The Bear refuses this polarity, even as it would be easy, perhaps, to transform into a Mad Men–style exploration of the vicissitudes of creative genius. This show, instead, embraces the humility and the humanity of the act of learning, the self-awareness and self-abnegation it requires for even the talented to admit that they don’t know everything, that there’s always more to learn. What you need, in order to dramatize this type of education, is patience. (For that reason, it was a strange choice to dump all 10 episodes at once, rather than course them out weekly over the rest of the summer.) As Luca tells Marcus, the best way to learn is to “fuck up.” And while contemporary TV shows are supposed to be “patient” at an aesthetic level, with their bottle episodes and their slow-burn plots, there are incentives to rush things along. What if the audience gets bored? What if the show doesn’t get renewed? The very idea that this show, so defined by the electricity of its kitchen, would set nearly the entire second season in a building that very conspicuously doesn’t even have its gas on, is a staggering feat of televisual derring-do. That the new season ends before the new restaurant’s official first service is as bold a storytelling gambit as I can think of.

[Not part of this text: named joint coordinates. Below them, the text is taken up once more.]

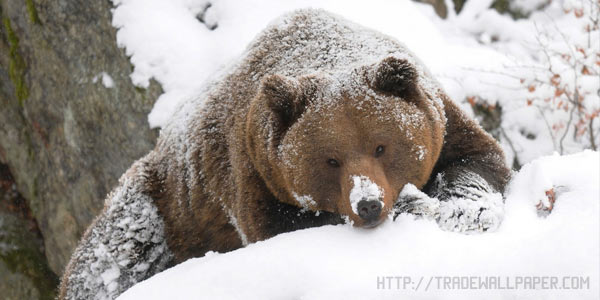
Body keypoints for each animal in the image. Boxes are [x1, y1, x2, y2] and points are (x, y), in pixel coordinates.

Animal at [58, 8, 510, 298]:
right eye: (331, 159)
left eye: (382, 146)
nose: (368, 204)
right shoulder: (253, 170)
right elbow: (282, 226)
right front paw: (413, 205)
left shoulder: (443, 121)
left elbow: (478, 161)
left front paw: (466, 210)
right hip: (165, 204)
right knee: (111, 257)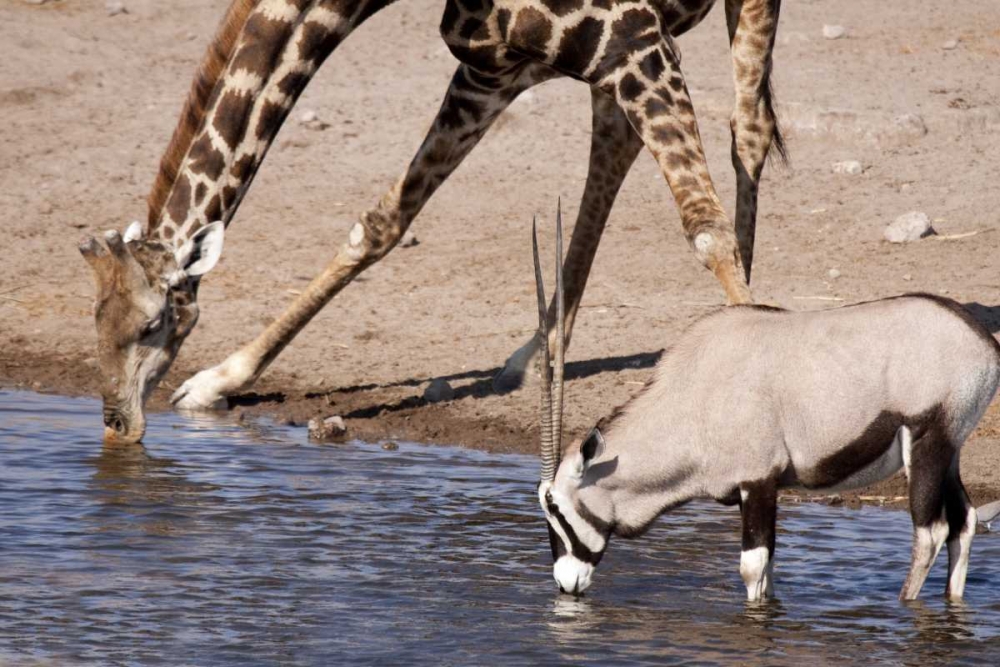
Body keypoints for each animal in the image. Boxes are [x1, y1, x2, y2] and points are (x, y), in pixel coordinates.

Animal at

It’s hard to imagine that a show this good at what it does—and this buzzy—will be canceled, but anything is possible. So the risk is great that The Bear might have taken the leisurely way to The Bear and cost itself the opportunity to tell the full story. But the show’s second season is an optimistic one regardless. Everybody trying to learn, everybody trying to get the gas turned on. The Bear is a narrative of education, a story of shaky masters and streaking apprentices, and the lesson is this: Stay open.